President Joe Biden signed a presidential waiver of some statutory requirements (Waiver) authorizing the use of the Defense Production Act (DPA) to allow the Department of Defense (DoD) to more aggressively build the resiliency of America's defense industrial base and secure its supply chains. Specifically included in the Waiver are defense organic industrial base supply chains critical to the DoD as well as critical supply chains for electronics, kinetic capabilities, castings and forgings, minerals and materials, and power and energy storage. This authority also affords the ability to invest in strategic areas that enable the industrial base such as workforce development.
Since many of the investments needed in areas like mining and processing of critical minerals can be very costly and take several years, the Waiver permits the DoD to leverage DPA Title III incentives against critical vulnerabilities, and removes the statutory spending limitation for aggregate action against a single shortfall exceeding $50 million. This in turn allows the Department to make more substantial, longer-term investments.
The supply chains covered by the Waiver are directly tied to President Biden's Executive Order 14017, "America's Supply Chains." (E.O. 14017) which highlights vulnerabilities in multiple defense-critical supply chains and provides recommendations on how to increase their future resilience.
"This authorization allows the Department of Defense to act with urgency and efficiency in shoring up America's supply chains and strengthening our national security," said Anthony Di Stasio, Director of the Manufacturing Capability Expansion and Investment Prioritization (MCEIP) office. "This flexibility will allow the Department to act strategically to protect the United States' military and commercial interests, while maintaining our superiority over competitor nations."

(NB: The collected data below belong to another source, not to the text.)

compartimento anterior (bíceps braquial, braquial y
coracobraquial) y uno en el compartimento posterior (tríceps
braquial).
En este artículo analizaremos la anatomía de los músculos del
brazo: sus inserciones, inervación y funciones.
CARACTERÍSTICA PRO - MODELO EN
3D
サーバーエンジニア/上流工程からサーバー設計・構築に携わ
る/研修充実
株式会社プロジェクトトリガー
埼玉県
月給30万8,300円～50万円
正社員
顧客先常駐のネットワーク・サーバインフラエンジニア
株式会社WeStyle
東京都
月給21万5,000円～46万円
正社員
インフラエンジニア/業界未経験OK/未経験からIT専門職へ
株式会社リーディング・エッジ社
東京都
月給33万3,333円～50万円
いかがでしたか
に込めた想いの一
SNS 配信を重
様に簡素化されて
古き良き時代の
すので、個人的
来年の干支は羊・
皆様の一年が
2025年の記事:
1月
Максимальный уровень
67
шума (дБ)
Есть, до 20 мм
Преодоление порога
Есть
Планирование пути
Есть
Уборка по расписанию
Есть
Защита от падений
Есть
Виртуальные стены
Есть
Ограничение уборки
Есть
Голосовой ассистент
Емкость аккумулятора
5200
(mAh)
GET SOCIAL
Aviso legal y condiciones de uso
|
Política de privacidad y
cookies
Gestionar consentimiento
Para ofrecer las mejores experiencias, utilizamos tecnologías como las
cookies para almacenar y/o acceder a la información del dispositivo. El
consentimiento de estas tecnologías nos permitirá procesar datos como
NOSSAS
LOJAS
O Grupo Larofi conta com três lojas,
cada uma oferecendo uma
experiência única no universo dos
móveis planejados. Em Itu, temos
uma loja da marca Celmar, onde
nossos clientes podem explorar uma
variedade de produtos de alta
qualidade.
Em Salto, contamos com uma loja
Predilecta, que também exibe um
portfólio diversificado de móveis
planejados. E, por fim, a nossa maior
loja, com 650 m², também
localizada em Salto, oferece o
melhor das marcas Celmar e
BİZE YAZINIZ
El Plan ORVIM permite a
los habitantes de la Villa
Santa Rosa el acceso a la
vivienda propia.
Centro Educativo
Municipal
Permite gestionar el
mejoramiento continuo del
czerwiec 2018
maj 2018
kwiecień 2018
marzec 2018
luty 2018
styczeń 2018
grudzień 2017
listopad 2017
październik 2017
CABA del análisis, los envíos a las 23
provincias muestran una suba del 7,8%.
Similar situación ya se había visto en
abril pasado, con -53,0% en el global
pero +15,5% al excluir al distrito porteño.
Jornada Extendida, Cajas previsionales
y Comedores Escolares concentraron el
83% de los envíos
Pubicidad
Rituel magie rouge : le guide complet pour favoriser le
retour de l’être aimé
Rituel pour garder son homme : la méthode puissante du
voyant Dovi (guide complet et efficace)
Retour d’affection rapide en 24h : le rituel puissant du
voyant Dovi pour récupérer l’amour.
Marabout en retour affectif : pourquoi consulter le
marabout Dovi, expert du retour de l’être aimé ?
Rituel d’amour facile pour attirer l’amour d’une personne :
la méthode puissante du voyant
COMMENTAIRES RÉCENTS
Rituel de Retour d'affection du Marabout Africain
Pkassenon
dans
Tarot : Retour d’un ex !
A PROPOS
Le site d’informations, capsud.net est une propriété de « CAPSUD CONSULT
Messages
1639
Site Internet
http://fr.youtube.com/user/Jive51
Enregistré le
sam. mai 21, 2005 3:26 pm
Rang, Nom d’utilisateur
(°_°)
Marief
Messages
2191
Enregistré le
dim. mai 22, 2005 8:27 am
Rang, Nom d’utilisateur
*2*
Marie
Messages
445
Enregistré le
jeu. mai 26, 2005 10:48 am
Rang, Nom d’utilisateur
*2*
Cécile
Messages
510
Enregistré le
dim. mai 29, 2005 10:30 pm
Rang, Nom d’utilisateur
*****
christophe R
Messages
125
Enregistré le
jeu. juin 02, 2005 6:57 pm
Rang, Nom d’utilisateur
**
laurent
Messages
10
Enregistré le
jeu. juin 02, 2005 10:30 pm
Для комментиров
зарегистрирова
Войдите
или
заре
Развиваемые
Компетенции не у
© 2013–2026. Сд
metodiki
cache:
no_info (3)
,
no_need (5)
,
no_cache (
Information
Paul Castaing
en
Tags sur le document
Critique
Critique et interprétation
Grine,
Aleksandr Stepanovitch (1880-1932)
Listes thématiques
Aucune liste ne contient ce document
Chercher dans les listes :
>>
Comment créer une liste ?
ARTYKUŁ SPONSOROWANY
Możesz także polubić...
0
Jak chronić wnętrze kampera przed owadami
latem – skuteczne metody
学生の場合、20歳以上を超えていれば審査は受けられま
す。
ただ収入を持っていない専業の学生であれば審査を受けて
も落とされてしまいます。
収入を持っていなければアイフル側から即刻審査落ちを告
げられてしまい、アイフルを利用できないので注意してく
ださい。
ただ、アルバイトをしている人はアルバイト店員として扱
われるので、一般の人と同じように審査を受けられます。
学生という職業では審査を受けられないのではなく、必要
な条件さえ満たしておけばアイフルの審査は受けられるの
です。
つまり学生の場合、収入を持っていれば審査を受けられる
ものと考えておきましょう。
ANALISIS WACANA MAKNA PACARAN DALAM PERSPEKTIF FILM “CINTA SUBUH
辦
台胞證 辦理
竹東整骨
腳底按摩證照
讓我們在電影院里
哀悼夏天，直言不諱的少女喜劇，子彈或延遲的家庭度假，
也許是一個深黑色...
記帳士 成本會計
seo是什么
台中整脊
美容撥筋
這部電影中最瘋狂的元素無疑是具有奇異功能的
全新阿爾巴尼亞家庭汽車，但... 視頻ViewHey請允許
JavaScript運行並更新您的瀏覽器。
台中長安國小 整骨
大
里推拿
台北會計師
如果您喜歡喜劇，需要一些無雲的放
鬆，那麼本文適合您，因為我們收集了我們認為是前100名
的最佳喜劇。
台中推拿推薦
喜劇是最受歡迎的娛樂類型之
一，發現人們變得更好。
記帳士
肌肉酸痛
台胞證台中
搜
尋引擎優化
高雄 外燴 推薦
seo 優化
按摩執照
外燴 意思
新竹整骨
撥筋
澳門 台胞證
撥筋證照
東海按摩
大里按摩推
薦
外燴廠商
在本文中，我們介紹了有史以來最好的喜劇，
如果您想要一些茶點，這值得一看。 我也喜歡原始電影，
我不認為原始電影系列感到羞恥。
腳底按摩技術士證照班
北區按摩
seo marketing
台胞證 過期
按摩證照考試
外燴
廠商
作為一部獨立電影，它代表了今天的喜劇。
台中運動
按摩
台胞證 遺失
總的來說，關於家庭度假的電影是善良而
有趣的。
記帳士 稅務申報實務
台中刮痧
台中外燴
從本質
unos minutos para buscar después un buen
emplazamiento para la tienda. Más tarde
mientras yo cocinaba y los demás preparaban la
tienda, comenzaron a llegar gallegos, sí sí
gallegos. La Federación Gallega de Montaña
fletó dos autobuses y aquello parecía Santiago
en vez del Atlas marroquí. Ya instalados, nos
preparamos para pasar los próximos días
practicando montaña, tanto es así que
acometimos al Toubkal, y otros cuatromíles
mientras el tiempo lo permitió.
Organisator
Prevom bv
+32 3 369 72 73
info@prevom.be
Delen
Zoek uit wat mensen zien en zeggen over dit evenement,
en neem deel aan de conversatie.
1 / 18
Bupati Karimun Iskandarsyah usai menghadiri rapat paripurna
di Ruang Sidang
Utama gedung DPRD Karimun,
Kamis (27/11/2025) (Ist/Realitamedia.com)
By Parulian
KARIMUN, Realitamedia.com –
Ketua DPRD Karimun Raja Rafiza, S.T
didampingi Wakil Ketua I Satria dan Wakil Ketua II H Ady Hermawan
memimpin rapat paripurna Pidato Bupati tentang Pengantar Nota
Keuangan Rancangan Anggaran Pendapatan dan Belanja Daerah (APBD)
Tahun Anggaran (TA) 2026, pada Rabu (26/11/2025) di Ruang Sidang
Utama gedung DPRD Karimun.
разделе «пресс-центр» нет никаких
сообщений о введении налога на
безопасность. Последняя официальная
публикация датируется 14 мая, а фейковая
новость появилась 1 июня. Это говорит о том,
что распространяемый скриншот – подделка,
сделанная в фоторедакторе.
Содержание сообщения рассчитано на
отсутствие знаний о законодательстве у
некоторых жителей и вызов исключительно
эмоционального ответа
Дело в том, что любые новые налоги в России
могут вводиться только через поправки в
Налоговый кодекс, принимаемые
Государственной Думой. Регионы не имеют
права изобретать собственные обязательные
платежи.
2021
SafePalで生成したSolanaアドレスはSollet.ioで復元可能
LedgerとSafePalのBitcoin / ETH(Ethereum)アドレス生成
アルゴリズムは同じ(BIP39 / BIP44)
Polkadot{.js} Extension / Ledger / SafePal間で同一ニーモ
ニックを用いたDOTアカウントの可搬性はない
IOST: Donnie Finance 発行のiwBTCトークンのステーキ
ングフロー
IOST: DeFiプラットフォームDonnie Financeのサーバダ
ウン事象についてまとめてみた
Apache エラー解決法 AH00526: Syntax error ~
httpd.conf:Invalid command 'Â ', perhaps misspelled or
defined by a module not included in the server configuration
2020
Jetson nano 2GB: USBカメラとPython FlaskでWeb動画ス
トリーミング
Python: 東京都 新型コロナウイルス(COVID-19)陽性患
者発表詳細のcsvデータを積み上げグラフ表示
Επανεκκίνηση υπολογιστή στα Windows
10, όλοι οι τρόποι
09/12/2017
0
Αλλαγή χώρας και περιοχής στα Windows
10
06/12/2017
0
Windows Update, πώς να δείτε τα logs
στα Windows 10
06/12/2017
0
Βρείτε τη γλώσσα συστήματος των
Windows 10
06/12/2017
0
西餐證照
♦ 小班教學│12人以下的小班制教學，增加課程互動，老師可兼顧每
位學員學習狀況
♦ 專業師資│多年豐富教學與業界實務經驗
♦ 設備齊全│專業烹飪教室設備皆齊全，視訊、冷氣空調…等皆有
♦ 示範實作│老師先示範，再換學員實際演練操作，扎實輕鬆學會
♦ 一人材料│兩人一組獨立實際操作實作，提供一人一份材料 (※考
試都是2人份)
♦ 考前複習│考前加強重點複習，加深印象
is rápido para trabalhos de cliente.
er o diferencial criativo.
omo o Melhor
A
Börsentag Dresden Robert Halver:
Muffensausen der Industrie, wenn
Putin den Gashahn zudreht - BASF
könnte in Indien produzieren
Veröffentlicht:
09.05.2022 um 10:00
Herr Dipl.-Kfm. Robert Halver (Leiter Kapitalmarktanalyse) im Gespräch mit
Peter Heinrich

The organic industrial base is a network of government-owned industrial facilities that produce, store, and dispose of many of the conventional munitions used by the DOD and military services. With multiple industry partners, these facilities maintain, overhaul, and repair weapon systems and defense equipment. The capabilities produced by the organic industrial base are essential to numerous critical supply chains and require modernization and improvements to increase capacity in the same manner industry-owned capabilities require.
Issues that contribute to supply chain vulnerabilities include insufficient U.S. manufacturing capacity, misaligned incentives, and a focus on short-term returns in private markets, industrial policies of other nations, geographic concentration in global sourcing, and limited international coordination
The DOD's Defense Production Act Investment (DPAI) Office will administer the efforts exercised under the Waiver. Section 303 of the DPA (codified at 50 U.S.C. § 4533) allows the President to waive certain statutory requirements when "action is necessary to avert an industrial resource or critical technology item shortfall that would severely impair national defense capability."
About the Department of Defense's Defense Manufacturing Capability Expansion and Investment Prioritization Office:
The mission of the MCEIP office is to prioritize and address supply chain and industrial challenges identified by the DoD and other stakeholders. The office determines appropriate authorities to address critical shortfalls, and through prioritization, incentivization, and resource allocation, MCEIP supports domestic industry with direct engagements and investments.